TASK ITEM: The printed result should hold only the lines from the opening of the data through the line bearing "if present and easy to do. Continue rinsing.", exactly as given and without pictures.
--- RECORDED DATA Enclosed Below ---
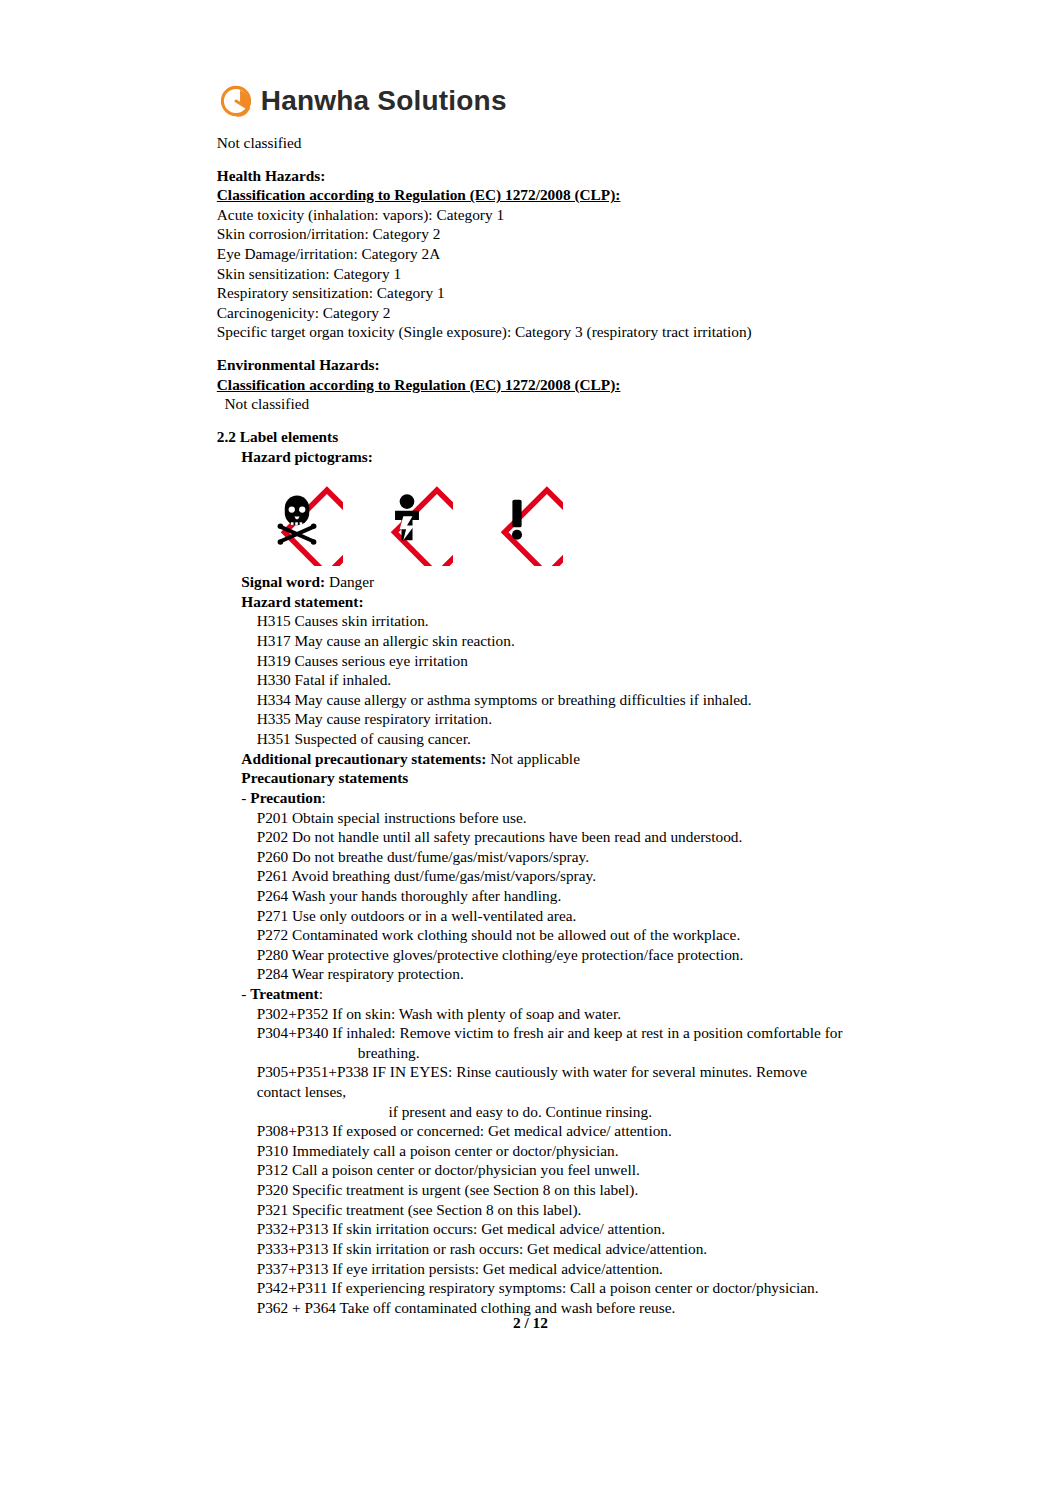Hanwha Solutions
Not classified
Health Hazards:
Classification according to Regulation (EC) 1272/2008 (CLP):
Acute toxicity (inhalation: vapors): Category 1
Skin corrosion/irritation: Category 2
Eye Damage/irritation: Category 2A
Skin sensitization: Category 1
Respiratory sensitization: Category 1
Carcinogenicity: Category 2
Specific target organ toxicity (Single exposure): Category 3 (respiratory tract irritation)
Environmental Hazards:
Classification according to Regulation (EC) 1272/2008 (CLP):
Not classified
2.2 Label elements
Hazard pictograms:
Signal word: Danger
Hazard statement:
H315 Causes skin irritation.
H317 May cause an allergic skin reaction.
H319 Causes serious eye irritation
H330 Fatal if inhaled.
H334 May cause allergy or asthma symptoms or breathing difficulties if inhaled.
H335 May cause respiratory irritation.
H351 Suspected of causing cancer.
Additional precautionary statements: Not applicable
Precautionary statements
- Precaution:
P201 Obtain special instructions before use.
P202 Do not handle until all safety precautions have been read and understood.
P260 Do not breathe dust/fume/gas/mist/vapors/spray.
P261 Avoid breathing dust/fume/gas/mist/vapors/spray.
P264 Wash your hands thoroughly after handling.
P271 Use only outdoors or in a well-ventilated area.
P272 Contaminated work clothing should not be allowed out of the workplace.
P280 Wear protective gloves/protective clothing/eye protection/face protection.
P284 Wear respiratory protection.
- Treatment:
P302+P352 If on skin: Wash with plenty of soap and water.
P304+P340 If inhaled: Remove victim to fresh air and keep at rest in a position comfortable for
breathing.
P305+P351+P338 IF IN EYES: Rinse cautiously with water for several minutes. Remove contact lenses,
if present and easy to do. Continue rinsing.
P308+P313 If exposed or concerned: Get medical advice/ attention.
P310 Immediately call a poison center or doctor/physician.
P312 Call a poison center or doctor/physician you feel unwell.
P320 Specific treatment is urgent (see Section 8 on this label).
P321 Specific treatment (see Section 8 on this label).
P332+P313 If skin irritation occurs: Get medical advice/ attention.
P333+P313 If skin irritation or rash occurs: Get medical advice/attention.
P337+P313 If eye irritation persists: Get medical advice/attention.
P342+P311 If experiencing respiratory symptoms: Call a poison center or doctor/physician.
P362 + P364 Take off contaminated clothing and wash before reuse.
2 / 12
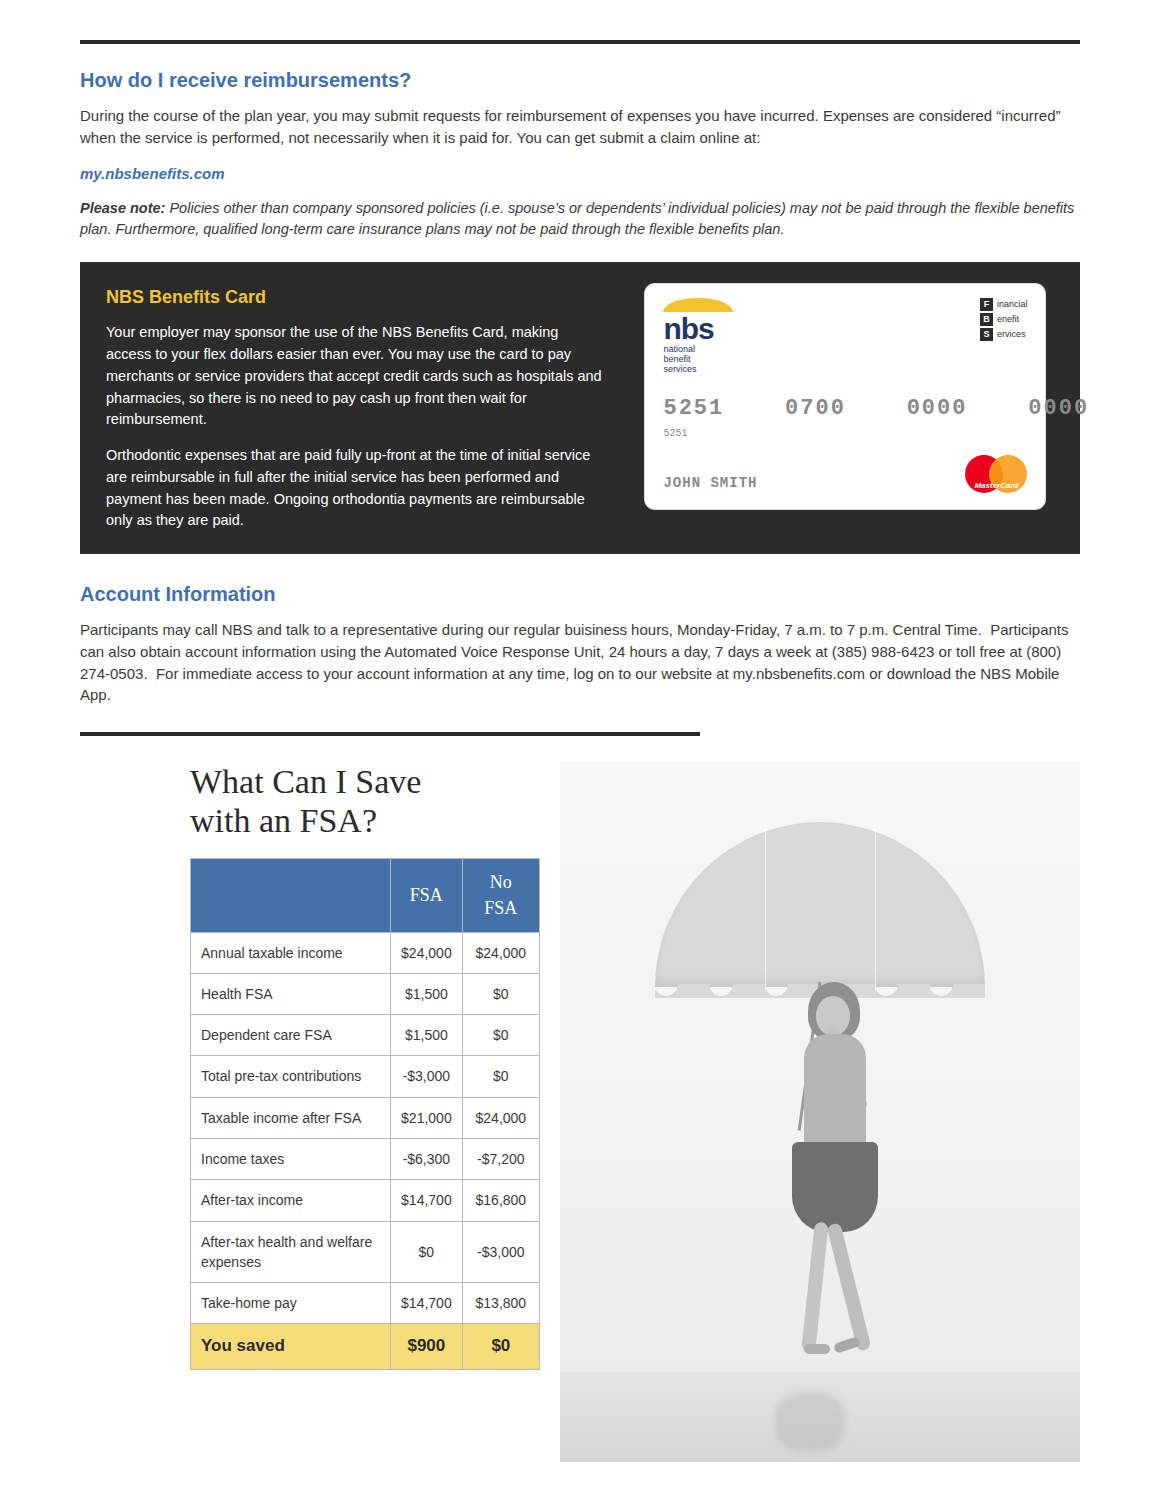How do I receive reimbursements?
During the course of the plan year, you may submit requests for reimbursement of expenses you have incurred. Expenses are considered “incurred” when the service is performed, not necessarily when it is paid for. You can get submit a claim online at:
my.nbsbenefits.com
Please note: Policies other than company sponsored policies (i.e. spouse’s or dependents’ individual policies) may not be paid through the flexible benefits plan. Furthermore, qualified long-term care insurance plans may not be paid through the flexible benefits plan.
NBS Benefits Card
Your employer may sponsor the use of the NBS Benefits Card, making access to your flex dollars easier than ever. You may use the card to pay merchants or service providers that accept credit cards such as hospitals and pharmacies, so there is no need to pay cash up front then wait for reimbursement.
Orthodontic expenses that are paid fully up-front at the time of initial service are reimbursable in full after the initial service has been performed and payment has been made. Ongoing orthodontia payments are reimbursable only as they are paid.
nbs
national
benefit
services
Financial
Benefit
Services
5251 0700 0000 0000
5251
JOHN SMITH
MasterCard
Account Information
Participants may call NBS and talk to a representative during our regular buisiness hours, Monday-Friday, 7 a.m. to 7 p.m. Central Time. Participants can also obtain account information using the Automated Voice Response Unit, 24 hours a day, 7 days a week at (385) 988-6423 or toll free at (800) 274-0503. For immediate access to your account information at any time, log on to our website at my.nbsbenefits.com or download the NBS Mobile App.
What Can I Save
with an FSA?
| | FSA | No FSA |
| --- | --- | --- |
| Annual taxable income | $24,000 | $24,000 |
| Health FSA | $1,500 | $0 |
| Dependent care FSA | $1,500 | $0 |
| Total pre-tax contributions | -$3,000 | $0 |
| Taxable income after FSA | $21,000 | $24,000 |
| Income taxes | -$6,300 | -$7,200 |
| After-tax income | $14,700 | $16,800 |
| After-tax health and welfare expenses | $0 | -$3,000 |
| Take-home pay | $14,700 | $13,800 |
| You saved | $900 | $0 |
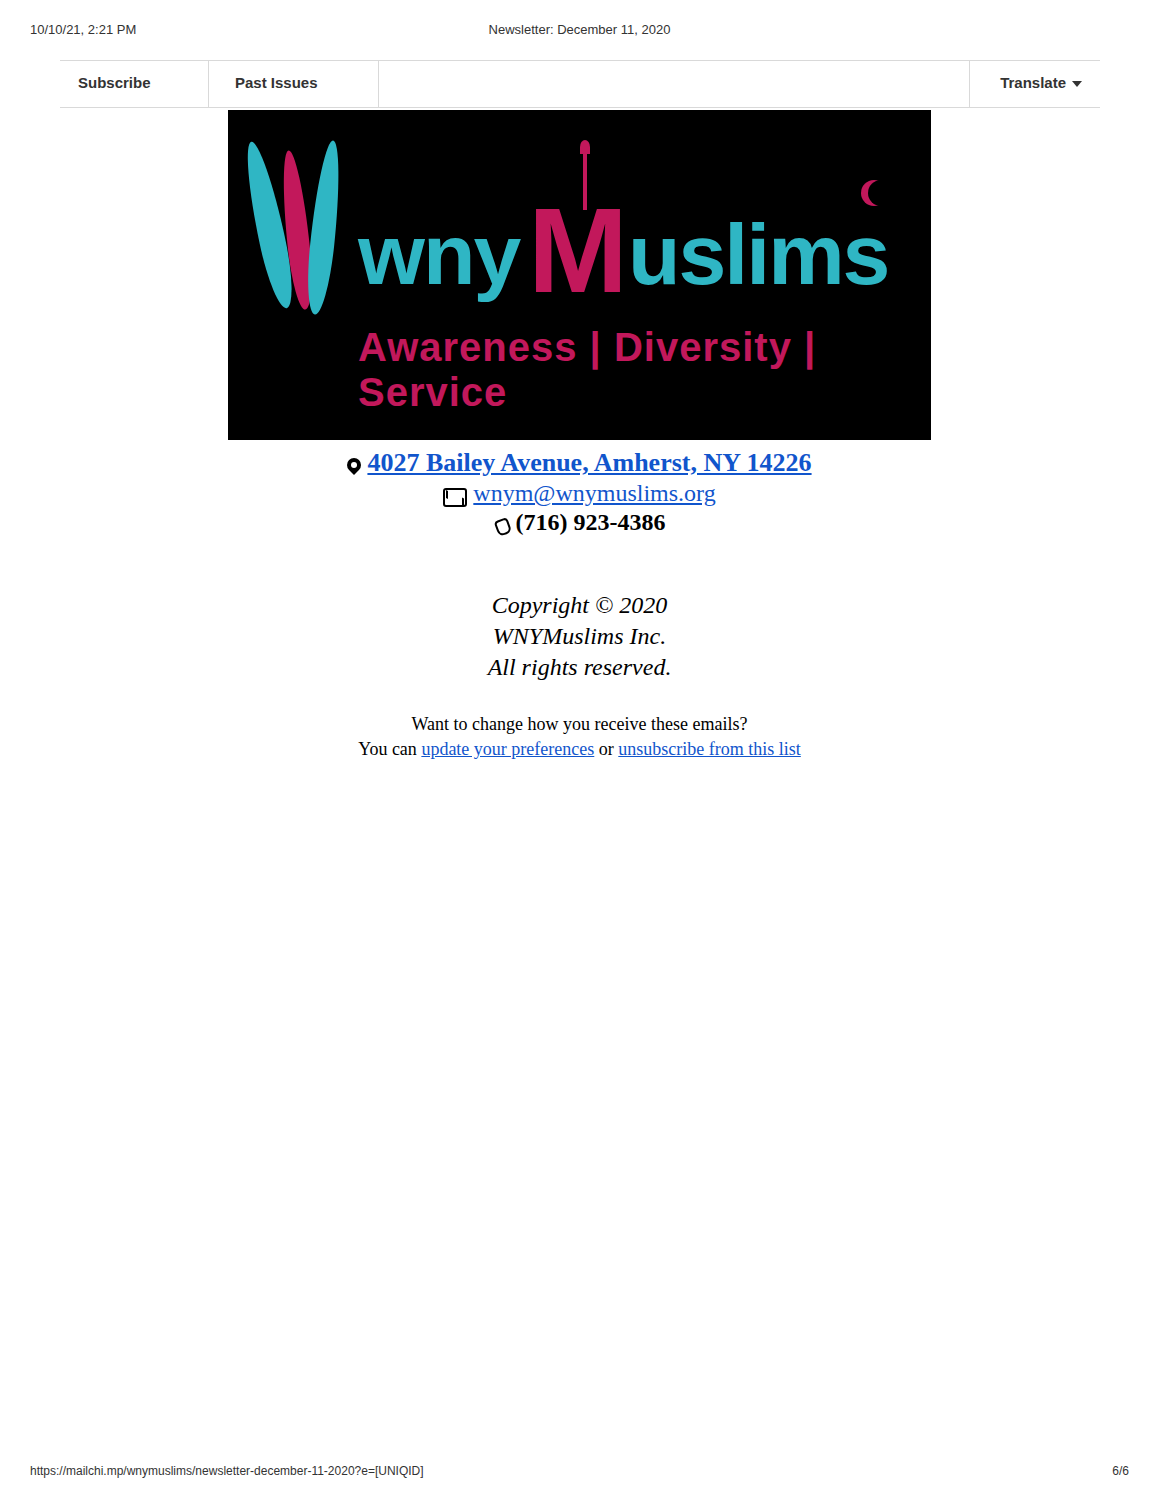10/10/21, 2:21 PM
Newsletter: December 11, 2020
Subscribe
Past Issues
Translate
wny
M
uslims
Awareness | Diversity | Service
4027 Bailey Avenue, Amherst, NY 14226
wnym@wnymuslims.org
(716) 923-4386
Copyright © 2020
WNYMuslims Inc.
All rights reserved.
Want to change how you receive these emails?
You can update your preferences or unsubscribe from this list
https://mailchi.mp/wnymuslims/newsletter-december-11-2020?e=[UNIQID]
6/6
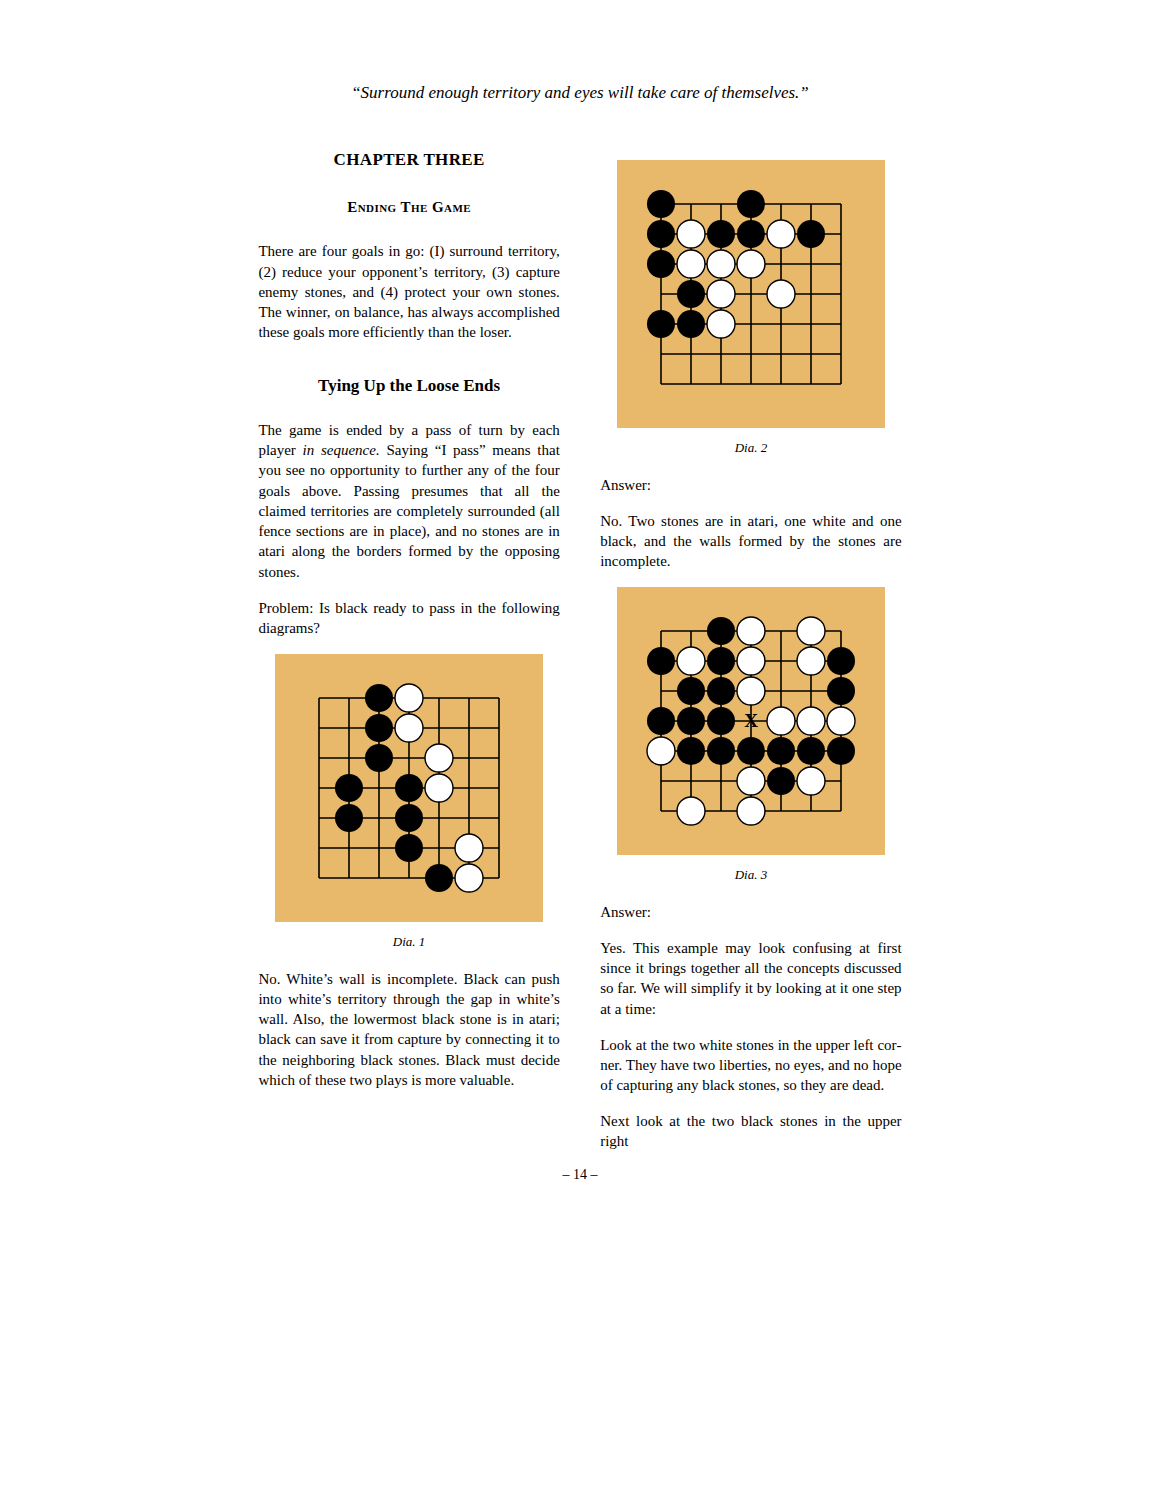“Surround enough territory and eyes will take care of themselves.”
CHAPTER THREE
Ending The Game
There are four goals in go: (I) surround territory, (2) reduce your opponent’s territory, (3) capture enemy stones, and (4) protect your own stones. The winner, on balance, has always accomplished these goals more efficiently than the loser.
Tying Up the Loose Ends
The game is ended by a pass of turn by each player in sequence. Saying “I pass” means that you see no opportunity to further any of the four goals above. Passing presumes that all the claimed territories are completely surrounded (all fence sections are in place), and no stones are in atari along the borders formed by the opposing stones.
Problem: Is black ready to pass in the following diagrams?
Dia. 1
No. White’s wall is incomplete. Black can push into white’s territory through the gap in white’s wall. Also, the lowermost black stone is in atari; black can save it from capture by connecting it to the neighboring black stones. Black must decide which of these two plays is more valuable.
Dia. 2
Answer:
No. Two stones are in atari, one white and one black, and the walls formed by the stones are incomplete.
X
Dia. 3
Answer:
Yes. This example may look confusing at first since it brings together all the concepts discussed so far. We will simplify it by looking at it one step at a time:
Look at the two white stones in the upper left corner. They have two liberties, no eyes, and no hope of capturing any black stones, so they are dead.
Next look at the two black stones in the upper right
– 14 –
--- End of Enclosed RECORDED DATA ---
EXERCISE SOLUTION:
Hanwha Solutions
Not classified
Health Hazards:
Classification according to Regulation (EC) 1272/2008 (CLP):
Acute toxicity (inhalation: vapors): Category 1
Skin corrosion/irritation: Category 2
Eye Damage/irritation: Category 2A
Skin sensitization: Category 1
Respiratory sensitization: Category 1
Carcinogenicity: Category 2
Specific target organ toxicity (Single exposure): Category 3 (respiratory tract irritation)
Environmental Hazards:
Classification according to Regulation (EC) 1272/2008 (CLP):
Not classified
2.2 Label elements
Hazard pictograms:
Signal word: Danger
Hazard statement:
H315 Causes skin irritation.
H317 May cause an allergic skin reaction.
H319 Causes serious eye irritation
H330 Fatal if inhaled.
H334 May cause allergy or asthma symptoms or breathing difficulties if inhaled.
H335 May cause respiratory irritation.
H351 Suspected of causing cancer.
Additional precautionary statements: Not applicable
Precautionary statements
- Precaution:
P201 Obtain special instructions before use.
P202 Do not handle until all safety precautions have been read and understood.
P260 Do not breathe dust/fume/gas/mist/vapors/spray.
P261 Avoid breathing dust/fume/gas/mist/vapors/spray.
P264 Wash your hands thoroughly after handling.
P271 Use only outdoors or in a well-ventilated area.
P272 Contaminated work clothing should not be allowed out of the workplace.
P280 Wear protective gloves/protective clothing/eye protection/face protection.
P284 Wear respiratory protection.
- Treatment:
P302+P352 If on skin: Wash with plenty of soap and water.
P304+P340 If inhaled: Remove victim to fresh air and keep at rest in a position comfortable for
breathing.
P305+P351+P338 IF IN EYES: Rinse cautiously with water for several minutes. Remove contact lenses,
if present and easy to do. Continue rinsing.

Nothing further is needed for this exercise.